Nachdem er sie weggeschickt hatte, stieg er auf einen Berg, um für sich allein zu beten.
Als es Abend wurde, war er allein dort.
Das Boot aber war schon viele Stadien vom Land entfernt und wurde von den Wellen hin und her geworfen;
denn sie hatten Gegenwind. In der vierten Nachtwache kam er zu ihnen;
er ging auf dem See.
Als ihn die Jünger über den See kommen sahen, erschraken sie, weil sie meinten, es sei ein Gespenst,
und sie schrien vor Angst.
Doch sogleich sprach Jesus zu ihnen und sagte: Habt Vertrauen, ich bin es; fürchtet euch nicht!
Petrus erwiderte ihm und sagte: Herr, wenn du es bist, so befiehl, dass ich auf dem Wasser zu dir komme!
Jesus sagte: Komm!

Da stieg Petrus aus dem Boot und kam über das Wasser zu Jesus.
Als er aber den heftigen Wind bemerkte, bekam er Angst.
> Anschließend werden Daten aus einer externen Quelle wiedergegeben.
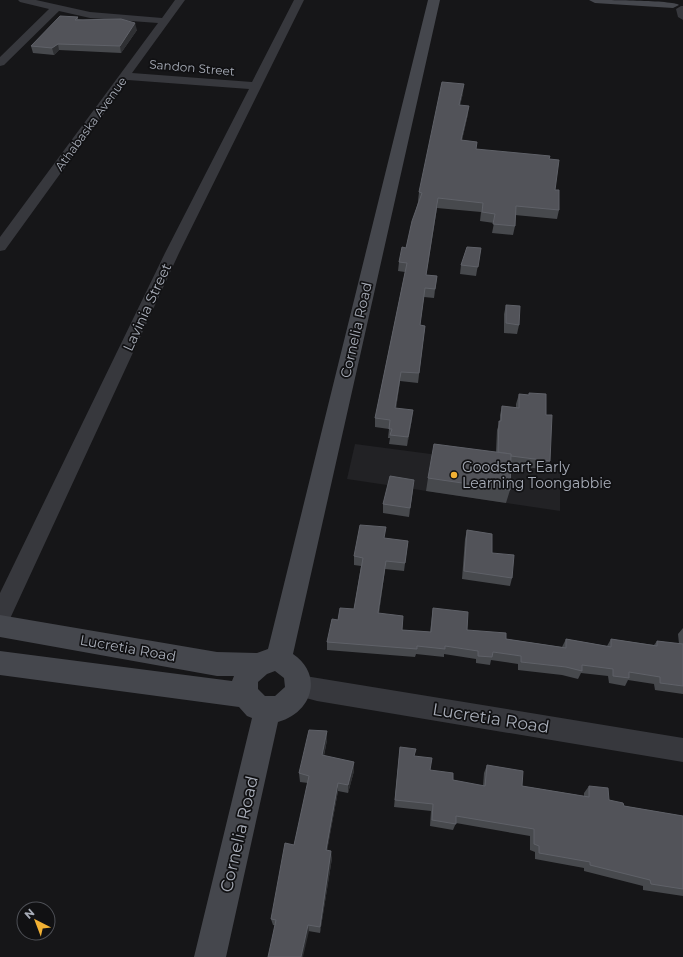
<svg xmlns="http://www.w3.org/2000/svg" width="683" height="957" font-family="Montserrat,sans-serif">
  <rect width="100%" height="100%" fill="#161618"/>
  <polygon fill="#222225" points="355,444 560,471 560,511 347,479"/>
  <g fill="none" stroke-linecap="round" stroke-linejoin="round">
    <g fill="#37383d" fill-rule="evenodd">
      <polygon points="18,0 36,0 90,12 162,18 175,0 185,0 132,73 252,82 294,0 304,0 179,253 8,623 0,626 0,593 165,253 249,89 128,80 5,250 0,251 0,237 158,23 90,18 59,11 4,65 0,66 0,57 49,9 20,2"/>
      <polygon points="681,6 683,6 683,20 678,17 676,9"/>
      <polygon points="299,675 683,738 683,762 317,701 291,694 288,686 291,678"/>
    </g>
    <g fill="#45474d" fill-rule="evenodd">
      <path d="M428,0H440L293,654C324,675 312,713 278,722L226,957H194L252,718L247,716L239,707L0,675V651L232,681L234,676H217L0,637V615L217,652L257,653L268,649ZM275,671L284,678L285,687L275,696H265L258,689V682L267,674Z"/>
      <path d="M589,0C603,0 673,0 679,5L673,8L595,3Z"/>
    </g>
  </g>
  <g fill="#47494d">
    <polygon points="78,17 78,19 137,30 121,53 59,50 54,55 33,53 31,46"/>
    <polygon points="463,93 460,105 468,114 462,140 476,149 549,159 559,210 557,219 515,215 515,226 513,235 492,233 494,223 480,221 481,212 437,208 426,275 437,276 434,298 424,297 420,325 425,326 418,383 400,381 396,408 412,419 407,446 389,444 390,438 388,438 389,429 375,427 375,418 405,272 398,271 399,262 406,248 418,202 418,201 419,192"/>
    <polygon points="481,248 476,276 460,274 461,265"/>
    <polygon points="506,305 519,325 517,334 504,333 504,314"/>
    <polygon points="519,394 546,415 550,461 548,470 511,465 510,490 506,503 426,491 428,478 496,452 497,430 500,421 500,415 502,406 516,408 516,404"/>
    <polygon points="413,489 409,517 383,513 383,504"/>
    <polygon points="467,530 492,553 512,578 510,586 462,579 465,539"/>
    <polygon points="408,541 404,571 385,569 379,613 402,630 430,632 433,608 467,630 506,639 562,647 566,639 607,646 611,639 654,645 657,641 679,644 678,634 683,628 683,694 655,690 654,684 628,680 625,686 609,683 608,676 581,673 578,679 562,675 518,670 518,664 491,660 490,665 476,663 476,659 444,654 444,657 416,654 415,657 327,650 327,642 338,620 354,609 361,566 354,565 354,556"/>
    <polygon points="327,740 324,756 354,762 354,771 348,793 338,791 327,850 332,858 320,933 273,925 271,919 294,845 308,783 300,782 299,773"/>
    <polygon points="400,747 414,756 430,770 453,780 483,786 484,773 487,765 522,786 584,796 584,793 589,786 609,800 624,806 683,816 683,896 643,890 643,886 584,871 584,868 535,859 535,852 530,850 530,836 456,823 453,830 430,826 431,811 394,807"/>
  </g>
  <g fill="#2f3033">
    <polygon points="135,23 137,30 121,53 120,46"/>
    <polygon points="58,44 59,50 54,55 52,48"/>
    <polygon points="464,84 463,93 458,114 459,105"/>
    <polygon points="469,106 468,114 460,149 461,140"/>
    <polygon points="438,198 437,208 425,284 426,275"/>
    <polygon points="437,276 436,285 434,298 435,289"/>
    <polygon points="401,372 400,381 395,417 395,408"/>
    <polygon points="413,410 412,419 407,446 408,437"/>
    <polygon points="414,480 413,489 409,517 410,508"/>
    <polygon points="386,561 385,569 378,621 378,613"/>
    <polygon points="327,731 327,740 322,764 322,755"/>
    <polygon points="354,762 354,771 348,793 348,785"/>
    <polygon points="338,783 338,791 326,857 326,850"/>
    <polygon points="331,851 332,858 320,933 320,927"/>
    <polygon points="308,925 309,931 303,957 301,957"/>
  </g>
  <g fill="#525359" stroke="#5f6168">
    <polygon points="60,16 78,17 75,20 121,19 135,23 120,46 58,44 52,48 31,46"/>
    <polygon points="442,82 464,84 459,105 469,106 461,140 477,142 476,149 550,156 549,159 559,160 555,190 559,190 559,210 516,206 515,226 493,224 495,214 482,212 483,203 438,198 426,275 437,276 435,289 425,288 420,325 425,326 419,373 401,372 395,408 413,410 408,437 390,435 392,429 389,429 390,420 375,418 407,263 399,262 402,247 406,248 412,221 422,193 419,192"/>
    <polygon points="467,247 481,248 478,267 461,265"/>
    <polygon points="506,305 520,306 519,325 506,323"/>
    <polygon points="529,393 546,394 546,415 552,415 550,461 511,456 511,454 498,452 499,421 501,421 502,406 519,408 519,394 529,395"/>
    <polygon points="434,444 511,454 510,490 428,478"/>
    <polygon points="390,476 414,480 410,508 383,504"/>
    <polygon points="360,525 386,527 384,538 408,541 405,563 386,561 378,613 403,616 402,630 431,632 433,608 468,612 467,630 506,633 506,639 566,648 566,639 611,647 611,639 657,646 657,641 683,644 683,686 660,683 660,677 629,672 629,678 613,676 613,669 582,665 582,671 566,667 521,662 521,656 493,652 492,657 478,656 478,651 445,646 445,649 417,646 417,649 327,642 332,619 338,620 340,608 354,609 363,558 354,556"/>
    <polygon points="467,530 492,534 492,553 514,555 512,578 464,571"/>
    <polygon points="309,730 327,731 322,755 354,762 348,785 338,783 326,850 331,851 320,927 308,925 301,957 268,957 276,920 271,919 285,843 294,845 309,776 299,773"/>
    <polygon points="400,747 416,749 414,756 432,758 430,770 453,773 453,780 485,786 487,765 523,771 522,786 589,797 589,786 608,788 609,800 623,803 624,806 683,816 683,889 651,884 650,880 590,865 590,862 539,853 539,846 534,844 534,829 456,816 456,824 432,820 433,804 395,800"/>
  </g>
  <circle fill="#f2b134" stroke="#111113" stroke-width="1.5" cx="454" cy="475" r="4"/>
  <g text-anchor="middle" stroke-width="3.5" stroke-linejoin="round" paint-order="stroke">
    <g font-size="12" fill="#a8adb8" stroke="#111113">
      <text transform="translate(192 68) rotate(5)" y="4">Sandon Street</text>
      <text transform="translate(91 124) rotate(-54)" y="4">Athabaska Avenue</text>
    </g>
    <g font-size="14" fill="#a8adb8" stroke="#111113">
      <text transform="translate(147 307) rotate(-65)" y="5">Lavinia Street</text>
      <text transform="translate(356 330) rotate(-77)" y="5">Cornelia Road</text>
      <text transform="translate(128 648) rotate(10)" y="5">Lucretia Road</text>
    </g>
    <g font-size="14" fill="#a8adb8" stroke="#111113" text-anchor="start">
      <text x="462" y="472">Goodstart Early<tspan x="462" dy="16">Learning Toongabbie</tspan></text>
    </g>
    <g font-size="17" fill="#a8adb8" stroke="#111113">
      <text transform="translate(491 718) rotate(9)" y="6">Lucretia Road</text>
      <text transform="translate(239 834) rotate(-77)" y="6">Cornelia Road</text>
    </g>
  </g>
  <g transform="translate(36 921) rotate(318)"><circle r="19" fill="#111113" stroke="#4d4f55"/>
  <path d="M0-3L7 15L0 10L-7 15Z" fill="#f2b134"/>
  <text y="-6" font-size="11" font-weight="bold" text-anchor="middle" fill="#a8adb8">N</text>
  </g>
</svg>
Und als er begann unterzugehen, schrie er: Herr, rette mich!
Jesus streckte sofort die Hand aus, ergriff ihn und sagte zu ihm: Du Kleingläubiger,
warum hast du gezweifelt?
Und als sie ins Boot gestiegen waren, legte sich der Wind.
Die Jünger im Boot aber fielen vor Jesus nieder und sagten: Wahrhaftig, Gottes Sohn bist du.